> _Texto extraído_

Mais as consequências ideológicas dessa cooperação:
1. Os sucessivos
discursos contra toda forma de ação de apoio às incursões de empresas
brasileiras no exterior – de financiamento às exportações a trabalhos
diplomáticos.
2. Em vez de
investigações sigilosas, focadas nos crimes e nos culpados, o trabalho
deliberado de destruir a imagem corporativa de todas as multinacionais
brasileiras, de criminalizar os instrumentos de apoio aos grupos nacionais e a
própria diplomacia comercial.
Trata-se de uma falha grave institucional – do próprio MPF e
do Executivo – de não aprofundar as discussões sobre as implicações da
cooperação internacional nos interesses nacionais. Aliás, a noção de interesse
nacional é conceito consolidado apenas nas Forças Armadas.
Peça 3 – há tendências claramente ideológicas nesse
movimento.
As pregações evangélicas dos procuradores, a visão de Deus
contra os ímpios, a graça divina permitindo a limpeza final do país, o discurso
evangelizador, a demonização da política e a busca do Brasil limpo, tudo isso
fortaleceu o discurso de intolerância dos movimentos de ultradireita e fez a
Lava Jato tomar lado.
Quem conduz as ruas são os filhotes de Jair Bolsonaro, que
acabaram por conferir a cor da oposição.
Não há nenhuma ligação direta entre os filhotes de Bolsonaro
e a Lava Jato, mas há toda uma relação de causalidade.
Peça 4 – Há risco claro de atentados aos direitos
individuais, acelerado pela decisão do STF de permitir prisão a partir da
segunda instância.
Os Ministros garantistas do STF foram evidentemente
pressionados pela besta a votar contra a supressão da Terceira Instância. A
intenção óbvia era garantir a prisão dos réus da Lava Jato.
Contudo, abrem uma enorme brecha nos direitos individuais,
com consequências amplas em inúmeros campos.
Fiquemos no mercado de opinião.
De uns anos para cá, os blogs se tornaram o único
contraponto à cartelização da notícia e das opiniões pela mídia. A maneira
encontrada pelos grupos de mídia é combate-los através de ações judiciais. O
STF é o único tribunal garantista que tem impedido as condenações abusivas e
garantido a liberdade de expressão.
Com a obrigatoriedade de cumprir a pena antes da última
instância, os grupos de mídia terão toda a liberdade de ação para sufocar
financeiramente os blogs e até para conseguir a condenação criminal dos
desafetos. Com a enorme influência da Globo nos tribunais cariocas, seria
desafio fácil.
Por outro lado, iniciativas como a do deputado Wadih Damous
(PT-RJ) de criminalizar jornalistas que divulguem documentos sigilosos é tiro
no pé. Será mais uma arma utilizada contra o jornalismo independente.

> _Dados registrados_
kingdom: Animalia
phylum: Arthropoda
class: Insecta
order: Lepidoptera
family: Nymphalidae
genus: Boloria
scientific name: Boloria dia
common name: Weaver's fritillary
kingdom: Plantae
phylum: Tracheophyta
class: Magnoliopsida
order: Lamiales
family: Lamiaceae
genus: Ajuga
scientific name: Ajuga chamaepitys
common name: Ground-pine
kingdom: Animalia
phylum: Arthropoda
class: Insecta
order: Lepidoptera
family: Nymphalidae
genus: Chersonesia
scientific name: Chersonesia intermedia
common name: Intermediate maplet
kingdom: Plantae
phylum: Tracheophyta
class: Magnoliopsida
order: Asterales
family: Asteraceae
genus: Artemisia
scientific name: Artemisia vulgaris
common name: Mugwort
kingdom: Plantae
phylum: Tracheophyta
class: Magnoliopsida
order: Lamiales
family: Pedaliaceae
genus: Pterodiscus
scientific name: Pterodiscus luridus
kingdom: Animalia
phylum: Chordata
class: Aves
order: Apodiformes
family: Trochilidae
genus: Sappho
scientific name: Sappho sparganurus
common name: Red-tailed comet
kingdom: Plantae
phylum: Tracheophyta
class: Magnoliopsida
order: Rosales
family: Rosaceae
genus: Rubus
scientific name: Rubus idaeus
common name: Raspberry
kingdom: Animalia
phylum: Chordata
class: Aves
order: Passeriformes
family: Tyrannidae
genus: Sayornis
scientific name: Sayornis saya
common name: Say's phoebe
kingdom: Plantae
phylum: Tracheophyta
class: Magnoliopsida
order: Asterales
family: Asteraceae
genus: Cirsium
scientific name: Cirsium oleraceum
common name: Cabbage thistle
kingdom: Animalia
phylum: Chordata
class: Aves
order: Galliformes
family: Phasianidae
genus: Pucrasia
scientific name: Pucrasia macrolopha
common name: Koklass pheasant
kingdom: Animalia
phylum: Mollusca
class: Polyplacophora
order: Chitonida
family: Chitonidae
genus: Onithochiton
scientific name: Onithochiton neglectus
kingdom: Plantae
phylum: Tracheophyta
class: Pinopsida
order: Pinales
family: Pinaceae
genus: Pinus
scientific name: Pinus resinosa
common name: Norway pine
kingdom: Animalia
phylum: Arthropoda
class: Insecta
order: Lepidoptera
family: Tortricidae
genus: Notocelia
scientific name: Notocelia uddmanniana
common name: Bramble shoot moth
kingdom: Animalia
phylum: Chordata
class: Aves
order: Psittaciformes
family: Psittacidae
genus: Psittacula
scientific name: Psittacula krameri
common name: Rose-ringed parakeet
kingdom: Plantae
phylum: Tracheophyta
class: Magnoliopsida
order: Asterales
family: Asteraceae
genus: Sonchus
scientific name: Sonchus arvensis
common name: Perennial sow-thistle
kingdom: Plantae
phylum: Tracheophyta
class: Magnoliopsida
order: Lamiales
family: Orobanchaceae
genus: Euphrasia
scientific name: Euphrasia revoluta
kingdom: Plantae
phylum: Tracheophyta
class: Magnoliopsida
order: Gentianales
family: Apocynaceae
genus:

> _Tarefas a realizar_
**1)** Segundo o texto sobre a Lava Jato, em que instituição a noção de interesse nacional é conceito consolidado?
**2)** Extraia do texto sobre a Lava Jato o trecho que começa nas palavras "Peça 4 – Há" e termina depois de "em inúmeros campos.".
As linhas são material à parte, sem relação com o texto.

> _Respostas das tarefas_
**1)** Apenas nas Forças Armadas.

**2)**
Peça 4 – Há risco claro de atentados aos direitos
individuais, acelerado pela decisão do STF de permitir prisão a partir da
segunda instância.
Os Ministros garantistas do STF foram evidentemente
pressionados pela besta a votar contra a supressão da Terceira Instância. A
intenção óbvia era garantir a prisão dos réus da Lava Jato.
Contudo, abrem uma enorme brecha nos direitos individuais,
com consequências amplas em inúmeros campos.